— Begin Exercise input —
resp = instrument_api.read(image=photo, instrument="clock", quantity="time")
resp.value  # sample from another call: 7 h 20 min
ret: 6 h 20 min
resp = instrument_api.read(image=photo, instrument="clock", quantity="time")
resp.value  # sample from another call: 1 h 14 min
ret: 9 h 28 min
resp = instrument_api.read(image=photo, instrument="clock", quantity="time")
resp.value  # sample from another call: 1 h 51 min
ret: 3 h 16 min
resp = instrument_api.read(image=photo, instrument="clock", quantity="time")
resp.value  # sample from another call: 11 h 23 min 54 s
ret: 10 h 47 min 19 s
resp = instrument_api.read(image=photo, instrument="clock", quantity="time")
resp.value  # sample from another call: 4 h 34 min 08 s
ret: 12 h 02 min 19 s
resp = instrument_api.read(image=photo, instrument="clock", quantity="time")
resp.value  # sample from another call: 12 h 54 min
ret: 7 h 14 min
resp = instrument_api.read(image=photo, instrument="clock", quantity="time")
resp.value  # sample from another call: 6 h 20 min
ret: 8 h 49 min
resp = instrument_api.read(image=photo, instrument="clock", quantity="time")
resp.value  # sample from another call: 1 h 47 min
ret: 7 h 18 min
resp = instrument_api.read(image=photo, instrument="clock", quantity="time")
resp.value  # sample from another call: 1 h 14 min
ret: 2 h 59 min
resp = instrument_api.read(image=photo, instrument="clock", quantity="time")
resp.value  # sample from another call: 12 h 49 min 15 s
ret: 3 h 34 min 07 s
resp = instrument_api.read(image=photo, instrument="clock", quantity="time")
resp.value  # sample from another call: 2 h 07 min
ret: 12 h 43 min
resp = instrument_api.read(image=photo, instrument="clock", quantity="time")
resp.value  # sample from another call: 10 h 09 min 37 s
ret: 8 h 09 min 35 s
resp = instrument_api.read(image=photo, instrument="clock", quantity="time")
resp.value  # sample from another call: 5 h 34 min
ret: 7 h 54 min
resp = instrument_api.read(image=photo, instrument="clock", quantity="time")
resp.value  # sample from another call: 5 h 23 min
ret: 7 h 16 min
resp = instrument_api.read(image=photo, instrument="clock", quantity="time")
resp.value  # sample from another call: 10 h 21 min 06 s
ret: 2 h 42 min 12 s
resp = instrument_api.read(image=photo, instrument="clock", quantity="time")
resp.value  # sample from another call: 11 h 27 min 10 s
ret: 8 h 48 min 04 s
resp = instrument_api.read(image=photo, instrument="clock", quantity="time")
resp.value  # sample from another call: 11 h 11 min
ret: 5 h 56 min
— End Exercise input —
:: Problem to work on ::
Duplicate the listing verbatim, from its first line through the line containing "ret: 8 h 49 min", with both of those lines included.

:: Solved exercise ::
resp = instrument_api.read(image=photo, instrument="clock", quantity="time")
resp.value  # sample from another call: 7 h 20 min
ret: 6 h 20 min
resp = instrument_api.read(image=photo, instrument="clock", quantity="time")
resp.value  # sample from another call: 1 h 14 min
ret: 9 h 28 min
resp = instrument_api.read(image=photo, instrument="clock", quantity="time")
resp.value  # sample from another call: 1 h 51 min
ret: 3 h 16 min
resp = instrument_api.read(image=photo, instrument="clock", quantity="time")
resp.value  # sample from another call: 11 h 23 min 54 s
ret: 10 h 47 min 19 s
resp = instrument_api.read(image=photo, instrument="clock", quantity="time")
resp.value  # sample from another call: 4 h 34 min 08 s
ret: 12 h 02 min 19 s
resp = instrument_api.read(image=photo, instrument="clock", quantity="time")
resp.value  # sample from another call: 12 h 54 min
ret: 7 h 14 min
resp = instrument_api.read(image=photo, instrument="clock", quantity="time")
resp.value  # sample from another call: 6 h 20 min
ret: 8 h 49 min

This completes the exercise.